Extended Data Fig. 2: Effects of HCMV infection on SUN1.

a, WB analysis of SUN1 levels over the course of infection with HCMV at MOI 1. Early (IE1/2), intermediate (UL44) and late (pp65, pp28) proteins demonstrate stages of infection at each timepoint, representative of 3 independent biological replicates. b-d, Neural network-based single cell analysis of SUN1 expression during HCMV infection. b, Illustration of CNN analysis pipeline that classifies cells by the predominant infectious cycle stage identified at each timepoint. c, Representative examples of uninfected NHDFs or NHDFs at various stages of infection, stained for SUN1, IE1/2 and TGN46. Expression of IE1/2 and gradual remodeling of the Golgi network serve as markers of infection stage. Polarization of SUN1 is seen between 24–72 h.p.i. d, CNN-based classification of cells based on IE1/2 expression levels, filtering out uninfected cells, reveals a gradual expansion of the nucleus and Golgi, characteristic of HCMV infection, occurs concomitantly with a gradual increase in expression and polarization of SUN1 toward the AC (i-v).
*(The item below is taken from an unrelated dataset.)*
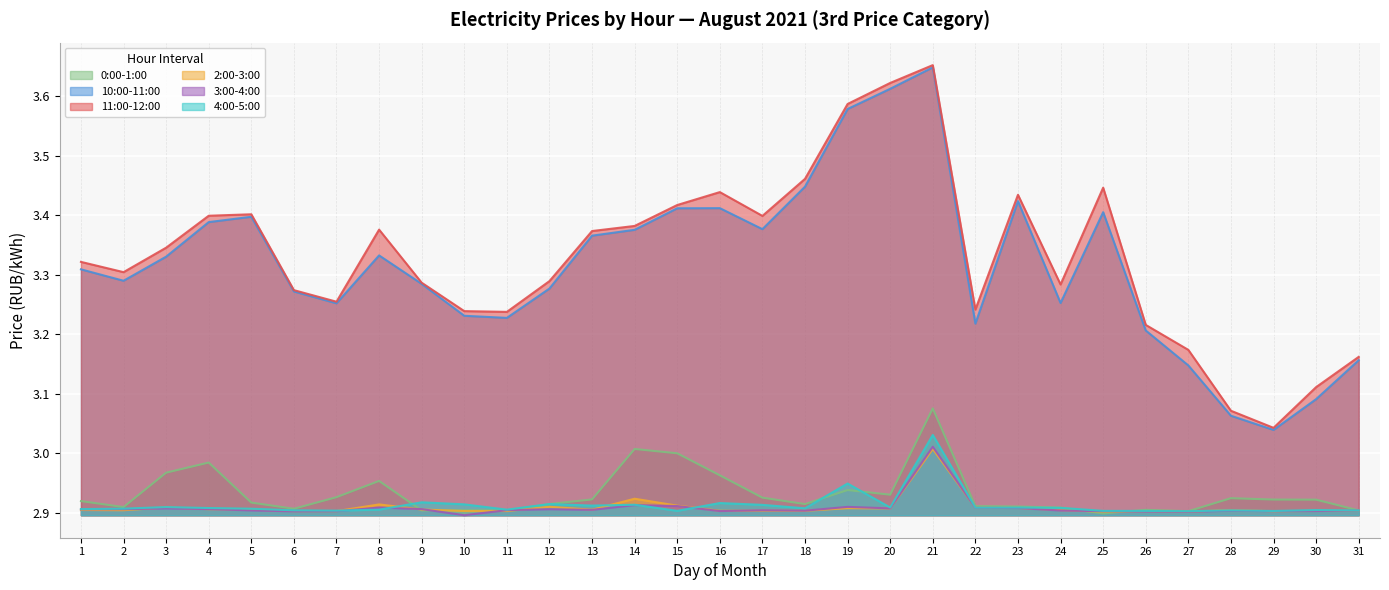

List the series in order of their peak value, highest first.

11:00-12:00, 10:00-11:00, 0:00-1:00, 4:00-5:00, 3:00-4:00, 2:00-3:00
Discrete populations of cells are filtered for inclusion in each timepoint (vii), with cells from other kinetic classes removed from analysis marked in grey (viii-x).Comparing unfiltered (lighter colored violin plots, left segment) versus filtered (dark colored violin plots, right segment) cell populations reveals the power of trained networks to more precisely analyze only infected cells within the population, more clearly revealing the increase in nuclear volume and SUN1 abundance, which peaks at approximately 2-fold (xi-xiii). Lines represent mean ± SEM; n = 37,800 cells total from 3 independent biological replicates. Violins as in Fig. 4a. e, Mask-RCNN analysis pipeline uses manually annotated masks of the AC, nucleus and combined (HCMV) to train a Mask-RCNN architecture to classify and segment microscopy images of HCMV infection. Once trained, whole cover-slip scanning datasets can be run through the model to perform instantaneous single cell quantification on high-confidence infected cells. This quantification has high spatial awareness and can be used to perform linescans between two specific subcellular compartments (e.g. the AC and nucleus) or to rotate and align nuclei to perform average projections (as in Fig. 1g).